◆ TEXTO
As obras individuais de Bioy e Borges também estão repletas de temas que tangenciam e fazem ecoar a idéia do duo literário. Relatos como “O outro” e “Tema do traidor e do herói” (Borges) ou “A trama celeste” e A invenção de Morel (Casares) amplificam as questões do “duplo” e das “realidades paralelas”.

No epílogo de suas Obras completas em colaboração, depois de citar The Strange Case of Dr. Jekyll and Mr. Hyde, de Stevenson, em que o dr. Jekyll se transforma em duas pessoas, Borges diz: “A arte da colaboração literária é a de executar o milagre inverso: fazer com que dois sejam um”. Um outro texto, “Pierre Menard”, a história do homem que reescreveu de maneira idêntica, linha por linha, o Quixote, de Cervantes, encabeça o ataque à idéia de criação literária original, considerada por Borges um dos mais graves enganos, já que em cada texto estão presentes autores e textos anteriores. A reescritura, a paródia e o plágio são parte das estratégias de Borges para dissolver a idéia de autoria.

◆ CONJUNTO DE DADOS

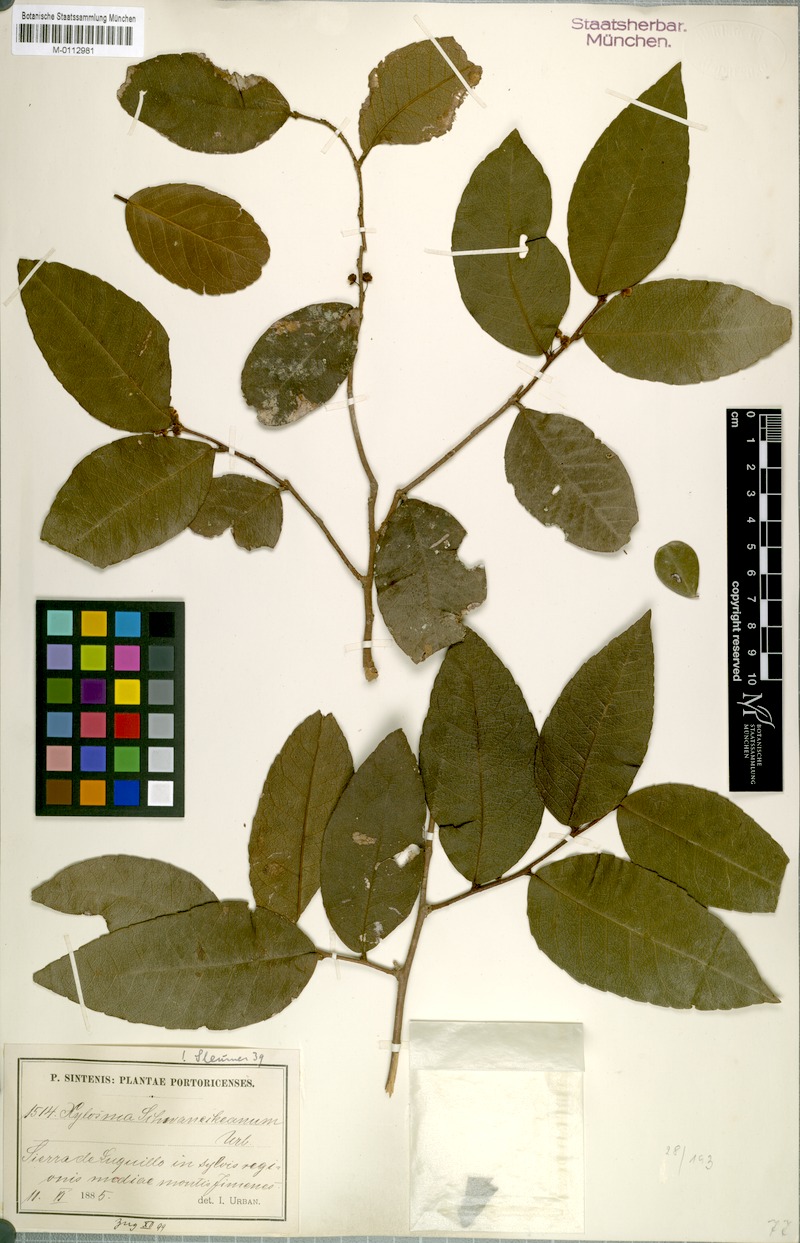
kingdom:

◆ SEU OBJETIVO
Copie do texto sobre Borges e Bioy o trecho que começa em "No epílogo de" e vai até "idéia de autoria.", incluindo essas palavras. Os dados não têm nenhum papel nesta tarefa.

◆ RESPOSTA ESCRITA
No epílogo de suas Obras completas em colaboração, depois de citar The Strange Case of Dr. Jekyll and Mr. Hyde, de Stevenson, em que o dr. Jekyll se transforma em duas pessoas, Borges diz: “A arte da colaboração literária é a de executar o milagre inverso: fazer com que dois sejam um”. Um outro texto, “Pierre Menard”, a história do homem que reescreveu de maneira idêntica, linha por linha, o Quixote, de Cervantes, encabeça o ataque à idéia de criação literária original, considerada por Borges um dos mais graves enganos, já que em cada texto estão presentes autores e textos anteriores. A reescritura, a paródia e o plágio são parte das estratégias de Borges para dissolver a idéia de autoria.